# Are my skis too long?



## SAMMYN96 (Dec 18, 2017)

Hi, I would like some help on this subject matter. I have just recently purchased some second hand Black Crows Captis skis in 178cm. 

I am 170cm tall (5ft 7") and I weigh 10st 10 (150lbs). I can ski all of the mountain, the majority being 60% piste and 40% off piste. 

The skis sit around 8cm taller than me and I just wanted to hear peoples opinions as I am not to sure myself and I will be testing them in the next couple of days. 

All feedback will be much appreciated  


Sent from my SM-G935F using Tapatalk


----------



## SAMMYN96 (Dec 18, 2017)

I forgot to mention they are all mountain skis with double rocker.  

Sent from my SM-G935F using Tapatalk


----------



## Not Sure (Dec 18, 2017)

SAMMYN96 said:


> Hi, I would like some help on this subject matter. I have just recently purchased some second hand Black Crows Captis skis in 178cm.
> 
> I am 170cm tall (5ft 7") and I weigh 10st 10 (150lbs). I can ski all of the mountain, the majority being 60% piste and 40% off piste.
> 
> ...


----------



## 〽❄❅ (Dec 18, 2017)

I'd say the 178cm ski should be $$$


----------



## SAMMYN96 (Dec 18, 2017)

[emoji770 said:
			
		

> [emoji300]❅;988703]I'd say the 178cm ski should be $$$


On the Money or sold [emoji51][emoji23] 

Sent from my SM-G935F using Tapatalk


----------



## 〽❄❅ (Dec 19, 2017)

On the money. 

You've about 10lbs and a inch on me, with rockered, my sweet spot is 170 - 178cm. I'm more 65% off piste, 35% on and like 170 in tight trees and tight bumps, not so much on the grom where I fell like I'm running out of edge and want longer.


----------



## SAMMYN96 (Dec 19, 2017)

[emoji770 said:
			
		

> [emoji300]❅;988706]On the money.
> 
> You've about 10lbs and a inch on me, with rockered, my sweet spot is 170 - 178cm. I'm more 65% off piste, 35% on and like 170 in tight trees and tight bumps, not so much on the grom where I fell like I'm running out of edge and want longer.

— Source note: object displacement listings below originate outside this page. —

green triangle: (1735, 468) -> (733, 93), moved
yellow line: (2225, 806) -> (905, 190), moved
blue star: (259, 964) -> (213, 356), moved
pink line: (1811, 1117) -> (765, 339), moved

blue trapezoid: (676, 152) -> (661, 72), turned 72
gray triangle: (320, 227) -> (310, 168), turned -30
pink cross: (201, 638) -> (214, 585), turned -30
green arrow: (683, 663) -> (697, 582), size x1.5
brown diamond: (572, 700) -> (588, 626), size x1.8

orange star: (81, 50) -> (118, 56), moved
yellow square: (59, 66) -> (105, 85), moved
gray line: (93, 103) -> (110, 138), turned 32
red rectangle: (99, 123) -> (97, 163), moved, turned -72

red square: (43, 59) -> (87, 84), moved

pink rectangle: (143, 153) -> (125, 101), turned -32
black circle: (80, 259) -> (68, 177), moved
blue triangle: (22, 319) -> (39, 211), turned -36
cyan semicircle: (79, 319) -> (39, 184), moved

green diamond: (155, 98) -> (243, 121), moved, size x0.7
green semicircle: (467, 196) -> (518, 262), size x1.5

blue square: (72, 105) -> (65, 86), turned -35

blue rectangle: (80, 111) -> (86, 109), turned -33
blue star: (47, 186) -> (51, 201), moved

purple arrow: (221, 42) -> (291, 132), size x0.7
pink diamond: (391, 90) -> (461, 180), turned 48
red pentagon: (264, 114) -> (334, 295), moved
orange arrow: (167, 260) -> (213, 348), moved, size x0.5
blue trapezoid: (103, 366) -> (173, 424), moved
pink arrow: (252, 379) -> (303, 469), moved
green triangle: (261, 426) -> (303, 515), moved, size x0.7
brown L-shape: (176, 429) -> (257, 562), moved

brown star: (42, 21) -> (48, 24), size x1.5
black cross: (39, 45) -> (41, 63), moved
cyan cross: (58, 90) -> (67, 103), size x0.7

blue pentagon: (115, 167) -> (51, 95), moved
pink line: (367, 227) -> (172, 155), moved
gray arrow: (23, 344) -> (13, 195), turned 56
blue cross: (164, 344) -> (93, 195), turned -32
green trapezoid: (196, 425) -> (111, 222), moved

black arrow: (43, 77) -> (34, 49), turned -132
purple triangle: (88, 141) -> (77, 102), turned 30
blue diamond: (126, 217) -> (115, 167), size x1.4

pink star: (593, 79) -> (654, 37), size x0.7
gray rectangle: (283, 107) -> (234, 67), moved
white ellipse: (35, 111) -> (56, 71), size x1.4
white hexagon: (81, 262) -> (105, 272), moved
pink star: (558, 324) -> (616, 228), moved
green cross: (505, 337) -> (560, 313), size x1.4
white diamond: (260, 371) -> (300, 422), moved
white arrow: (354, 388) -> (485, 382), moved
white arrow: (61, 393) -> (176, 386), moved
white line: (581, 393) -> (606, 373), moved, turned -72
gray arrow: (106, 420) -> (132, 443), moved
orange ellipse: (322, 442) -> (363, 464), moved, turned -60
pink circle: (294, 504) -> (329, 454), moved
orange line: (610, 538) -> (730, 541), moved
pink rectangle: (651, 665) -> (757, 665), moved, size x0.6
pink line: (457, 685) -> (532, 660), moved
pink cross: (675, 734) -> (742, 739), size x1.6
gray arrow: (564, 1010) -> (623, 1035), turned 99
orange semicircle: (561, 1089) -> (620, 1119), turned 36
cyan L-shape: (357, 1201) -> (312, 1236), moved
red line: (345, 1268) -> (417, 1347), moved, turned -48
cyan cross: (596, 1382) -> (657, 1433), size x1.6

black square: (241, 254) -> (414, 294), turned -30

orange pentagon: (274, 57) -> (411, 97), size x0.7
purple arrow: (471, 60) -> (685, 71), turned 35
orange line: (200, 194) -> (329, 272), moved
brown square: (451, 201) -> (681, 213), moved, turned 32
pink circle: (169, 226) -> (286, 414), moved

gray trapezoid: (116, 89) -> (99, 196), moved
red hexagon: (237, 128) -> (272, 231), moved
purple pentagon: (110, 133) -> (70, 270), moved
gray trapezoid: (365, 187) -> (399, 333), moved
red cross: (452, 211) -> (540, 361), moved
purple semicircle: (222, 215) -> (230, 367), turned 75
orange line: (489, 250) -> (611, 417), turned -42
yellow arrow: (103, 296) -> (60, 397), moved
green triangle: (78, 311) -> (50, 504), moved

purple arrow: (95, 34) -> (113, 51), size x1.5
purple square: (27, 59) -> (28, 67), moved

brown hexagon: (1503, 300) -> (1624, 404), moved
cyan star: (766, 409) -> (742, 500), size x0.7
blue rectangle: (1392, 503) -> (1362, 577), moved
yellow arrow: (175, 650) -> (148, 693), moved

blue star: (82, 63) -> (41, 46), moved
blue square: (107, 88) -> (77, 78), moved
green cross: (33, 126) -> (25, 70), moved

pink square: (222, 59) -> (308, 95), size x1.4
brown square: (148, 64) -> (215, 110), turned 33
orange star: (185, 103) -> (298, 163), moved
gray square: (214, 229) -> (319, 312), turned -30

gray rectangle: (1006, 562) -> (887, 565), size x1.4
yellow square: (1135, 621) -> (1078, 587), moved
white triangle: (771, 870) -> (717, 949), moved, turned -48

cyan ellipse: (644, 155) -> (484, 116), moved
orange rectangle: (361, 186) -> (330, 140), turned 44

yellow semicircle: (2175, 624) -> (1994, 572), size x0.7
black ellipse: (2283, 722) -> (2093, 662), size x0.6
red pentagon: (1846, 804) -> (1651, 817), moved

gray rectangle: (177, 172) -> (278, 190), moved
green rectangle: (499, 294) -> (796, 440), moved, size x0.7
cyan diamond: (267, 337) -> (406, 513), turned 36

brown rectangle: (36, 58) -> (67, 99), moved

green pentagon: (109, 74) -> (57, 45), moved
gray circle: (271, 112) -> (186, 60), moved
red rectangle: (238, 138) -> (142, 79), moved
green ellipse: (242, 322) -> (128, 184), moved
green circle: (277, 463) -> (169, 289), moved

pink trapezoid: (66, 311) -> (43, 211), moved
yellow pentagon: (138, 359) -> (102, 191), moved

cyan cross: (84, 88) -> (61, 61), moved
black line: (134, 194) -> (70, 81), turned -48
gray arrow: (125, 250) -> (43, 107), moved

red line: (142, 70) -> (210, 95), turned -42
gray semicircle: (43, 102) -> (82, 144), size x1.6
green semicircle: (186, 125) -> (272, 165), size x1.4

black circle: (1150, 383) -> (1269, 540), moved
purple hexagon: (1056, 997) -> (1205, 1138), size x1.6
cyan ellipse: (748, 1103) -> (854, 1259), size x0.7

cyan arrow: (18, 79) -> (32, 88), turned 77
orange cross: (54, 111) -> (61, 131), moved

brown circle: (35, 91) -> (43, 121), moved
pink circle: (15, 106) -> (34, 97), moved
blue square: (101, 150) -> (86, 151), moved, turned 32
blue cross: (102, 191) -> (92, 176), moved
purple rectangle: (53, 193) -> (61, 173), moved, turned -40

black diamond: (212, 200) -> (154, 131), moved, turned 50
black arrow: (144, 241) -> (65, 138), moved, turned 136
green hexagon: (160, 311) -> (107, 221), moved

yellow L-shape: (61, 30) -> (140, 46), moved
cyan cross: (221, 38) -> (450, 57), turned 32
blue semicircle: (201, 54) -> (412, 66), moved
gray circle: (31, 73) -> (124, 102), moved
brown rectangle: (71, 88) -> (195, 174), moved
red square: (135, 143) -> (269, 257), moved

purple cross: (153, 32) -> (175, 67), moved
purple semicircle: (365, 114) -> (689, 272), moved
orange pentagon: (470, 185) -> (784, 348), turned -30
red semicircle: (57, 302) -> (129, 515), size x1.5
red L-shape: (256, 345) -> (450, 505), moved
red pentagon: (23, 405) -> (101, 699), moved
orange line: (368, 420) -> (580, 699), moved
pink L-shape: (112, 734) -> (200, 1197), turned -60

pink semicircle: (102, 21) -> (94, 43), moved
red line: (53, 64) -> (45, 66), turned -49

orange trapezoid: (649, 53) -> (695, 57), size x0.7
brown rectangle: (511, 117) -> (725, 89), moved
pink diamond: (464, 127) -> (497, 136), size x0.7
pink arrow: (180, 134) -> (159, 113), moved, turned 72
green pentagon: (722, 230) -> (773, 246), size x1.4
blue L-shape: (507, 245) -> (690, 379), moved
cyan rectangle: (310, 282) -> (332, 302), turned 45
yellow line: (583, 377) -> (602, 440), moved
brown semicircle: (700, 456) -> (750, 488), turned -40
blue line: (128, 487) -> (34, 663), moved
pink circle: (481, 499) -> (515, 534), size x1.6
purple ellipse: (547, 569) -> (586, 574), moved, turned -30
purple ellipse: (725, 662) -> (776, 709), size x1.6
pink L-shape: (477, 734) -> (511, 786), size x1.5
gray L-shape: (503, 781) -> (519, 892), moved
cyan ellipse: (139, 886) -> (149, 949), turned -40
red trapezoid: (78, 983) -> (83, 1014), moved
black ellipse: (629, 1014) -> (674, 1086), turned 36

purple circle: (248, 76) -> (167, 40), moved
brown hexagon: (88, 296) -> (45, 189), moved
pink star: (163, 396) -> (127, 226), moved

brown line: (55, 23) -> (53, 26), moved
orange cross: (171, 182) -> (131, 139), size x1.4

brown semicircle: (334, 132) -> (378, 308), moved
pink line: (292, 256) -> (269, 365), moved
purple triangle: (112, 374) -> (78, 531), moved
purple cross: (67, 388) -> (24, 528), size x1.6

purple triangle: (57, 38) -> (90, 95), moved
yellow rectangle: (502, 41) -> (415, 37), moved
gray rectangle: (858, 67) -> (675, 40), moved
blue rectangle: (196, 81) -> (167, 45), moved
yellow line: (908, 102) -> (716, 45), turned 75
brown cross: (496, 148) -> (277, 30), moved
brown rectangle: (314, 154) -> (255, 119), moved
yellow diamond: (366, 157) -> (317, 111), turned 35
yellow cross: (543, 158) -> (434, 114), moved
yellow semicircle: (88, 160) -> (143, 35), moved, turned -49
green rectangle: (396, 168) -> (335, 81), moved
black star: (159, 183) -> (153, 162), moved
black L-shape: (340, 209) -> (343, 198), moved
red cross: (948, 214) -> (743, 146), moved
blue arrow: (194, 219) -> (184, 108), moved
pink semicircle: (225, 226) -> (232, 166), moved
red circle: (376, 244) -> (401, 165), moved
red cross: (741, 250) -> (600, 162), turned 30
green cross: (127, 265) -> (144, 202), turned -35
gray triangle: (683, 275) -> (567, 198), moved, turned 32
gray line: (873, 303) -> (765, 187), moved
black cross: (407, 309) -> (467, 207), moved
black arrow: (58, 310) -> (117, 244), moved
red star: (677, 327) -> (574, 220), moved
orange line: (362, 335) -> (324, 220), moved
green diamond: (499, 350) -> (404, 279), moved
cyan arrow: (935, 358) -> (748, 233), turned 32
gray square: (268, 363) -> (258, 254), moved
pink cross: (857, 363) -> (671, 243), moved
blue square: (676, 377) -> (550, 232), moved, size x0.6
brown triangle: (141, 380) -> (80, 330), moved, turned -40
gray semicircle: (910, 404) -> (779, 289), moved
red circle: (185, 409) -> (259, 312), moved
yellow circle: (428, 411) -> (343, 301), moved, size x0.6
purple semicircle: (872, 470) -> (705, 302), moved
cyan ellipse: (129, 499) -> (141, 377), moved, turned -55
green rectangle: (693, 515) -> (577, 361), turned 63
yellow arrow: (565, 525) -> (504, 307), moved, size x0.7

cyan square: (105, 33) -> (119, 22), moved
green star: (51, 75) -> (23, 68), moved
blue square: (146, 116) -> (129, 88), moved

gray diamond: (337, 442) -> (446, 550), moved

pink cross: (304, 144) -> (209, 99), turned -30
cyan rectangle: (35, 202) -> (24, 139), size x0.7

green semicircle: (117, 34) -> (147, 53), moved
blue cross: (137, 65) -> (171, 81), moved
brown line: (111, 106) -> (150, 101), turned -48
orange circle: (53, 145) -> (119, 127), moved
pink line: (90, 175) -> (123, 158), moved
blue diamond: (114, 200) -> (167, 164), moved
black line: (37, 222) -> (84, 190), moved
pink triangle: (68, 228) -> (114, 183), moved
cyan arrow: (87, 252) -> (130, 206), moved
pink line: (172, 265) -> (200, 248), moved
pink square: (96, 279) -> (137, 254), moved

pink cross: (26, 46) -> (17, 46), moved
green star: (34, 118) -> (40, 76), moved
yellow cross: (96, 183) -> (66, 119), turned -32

I mean I was just a little concerned that they are a little taller then me but I'm sure I will get on with them. Thanks for the help mate! Unlike other bellends on here...

Sent from my SM-G935F using Tapatalk


----------



## Edd (Dec 19, 2017)

I looked this ski up. Never heard of it. I think you’re all set thanks to the rocker and also there appears to be no metal in the construction. The length could be a problem for a guy your size with other models but hopefully not these. Good luck with them. 


Sent from my iPhone using AlpineZone


----------



## Not Sure (Dec 19, 2017)

No disrespect intended just thinking about a recent similar thread http://forums.alpinezone.com/showthread.php/139965-When-are-ski’s-too-long!


----------



## bigbog (Dec 19, 2017)

Ah you bellends down there in Lehigh Co(Like WHAT THE HECK IS A _*BELLEND*_???):lol::lol:


----------



## Not Sure (Dec 19, 2017)

bigbog said:


> Ah you bellends down there in Lehigh Co(Like WHAT THE HECK IS A _*BELLEND*_???):lol::lol:



Guilty as charged BB LOL. I believe it’s a UK thing.


----------